**Data supplied:**
────────

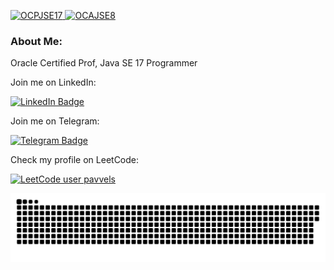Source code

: <p>
  <a href="https://catalog-education.oracle.com/pls/certview/sharebadge?id=4F08D56A4D7D483685D32C38DCD8F9828A02C5CE0B216B096C97CC7172A03C3E">
    <img src="https://brm-workforce.oracle.com/pdf/certview/images/OCPJSE17.png" alt="OCPJSE17" width="200"/>
  </a>
  <a href="https://catalog-education.oracle.com/pls/certview/sharebadge?id=DF2E177DA2DB69D32B8EDA2E6622FCEE5F2D28A0B8BC4BA1CF02C0ACF78D0C78">
    <img src="https://brm-workforce.oracle.com/pdf/certview/images/OCAJSE8.png" alt="OCAJSE8" width="200"/>
  </a>
</p>

  
### About Me:    
Oracle Certified Prof, Java SE 17 Programmer

Join me on LinkedIn:

[![LinkedIn Badge](https://img.shields.io/badge/LinkedIn-0077B5?style=for-the-badge&logo=linkedin&logoColor=white)](https://www.linkedin.com/in/pavvel/)

Join me on Telegram:

[![Telegram Badge](https://img.shields.io/badge/Telegram-blue?style=for-the-badge&logo=telegram&logoColor=white)](https://t.me/pavvels)

Check my profile on LeetCode:

[![LeetCode user pavvels](https://img.shields.io/badge/dynamic/json?style=for-the-badge&labelColor=black&color=%23ffa116&label=Solved&query=solvedOverTotal&url=https%3A%2F%2Fleetcode-badge.vercel.app%2Fapi%2Fusers%2Fpavvels&logo=leetcode&logoColor=yellow)](https://leetcode.com/pavvels/)

<p align="center">
 <img width="800" src="assets/github-snake.svg" alt="snake"/>
</p>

────────

**What the task asks:** Pull out the source text from all the rows above and reproduce it character for character, leaving the pictures out of your answer.

**Answer space:**
Source code

: <p>
  <a href="https://catalog-education.oracle.com/pls/certview/sharebadge?id=4F08D56A4D7D483685D32C38DCD8F9828A02C5CE0B216B096C97CC7172A03C3E">
    <img src="https://brm-workforce.oracle.com/pdf/certview/images/OCPJSE17.png" alt="OCPJSE17" width="200"/>
  </a>
  <a href="https://catalog-education.oracle.com/pls/certview/sharebadge?id=DF2E177DA2DB69D32B8EDA2E6622FCEE5F2D28A0B8BC4BA1CF02C0ACF78D0C78">
    <img src="https://brm-workforce.oracle.com/pdf/certview/images/OCAJSE8.png" alt="OCAJSE8" width="200"/>
  </a>
</p>

  
### About Me:    
Oracle Certified Prof, Java SE 17 Programmer

Join me on LinkedIn:

[![LinkedIn Badge](https://img.shields.io/badge/LinkedIn-0077B5?style=for-the-badge&logo=linkedin&logoColor=white)](https://www.linkedin.com/in/pavvel/)

Join me on Telegram:

[![Telegram Badge](https://img.shields.io/badge/Telegram-blue?style=for-the-badge&logo=telegram&logoColor=white)](https://t.me/pavvels)

Check my profile on LeetCode:

[![LeetCode user pavvels](https://img.shields.io/badge/dynamic/json?style=for-the-badge&labelColor=black&color=%23ffa116&label=Solved&query=solvedOverTotal&url=https%3A%2F%2Fleetcode-badge.vercel.app%2Fapi%2Fusers%2Fpavvels&logo=leetcode&logoColor=yellow)](https://leetcode.com/pavvels/)

<p align="center">
 <img width="800" src="assets/github-snake.svg" alt="snake"/>
</p>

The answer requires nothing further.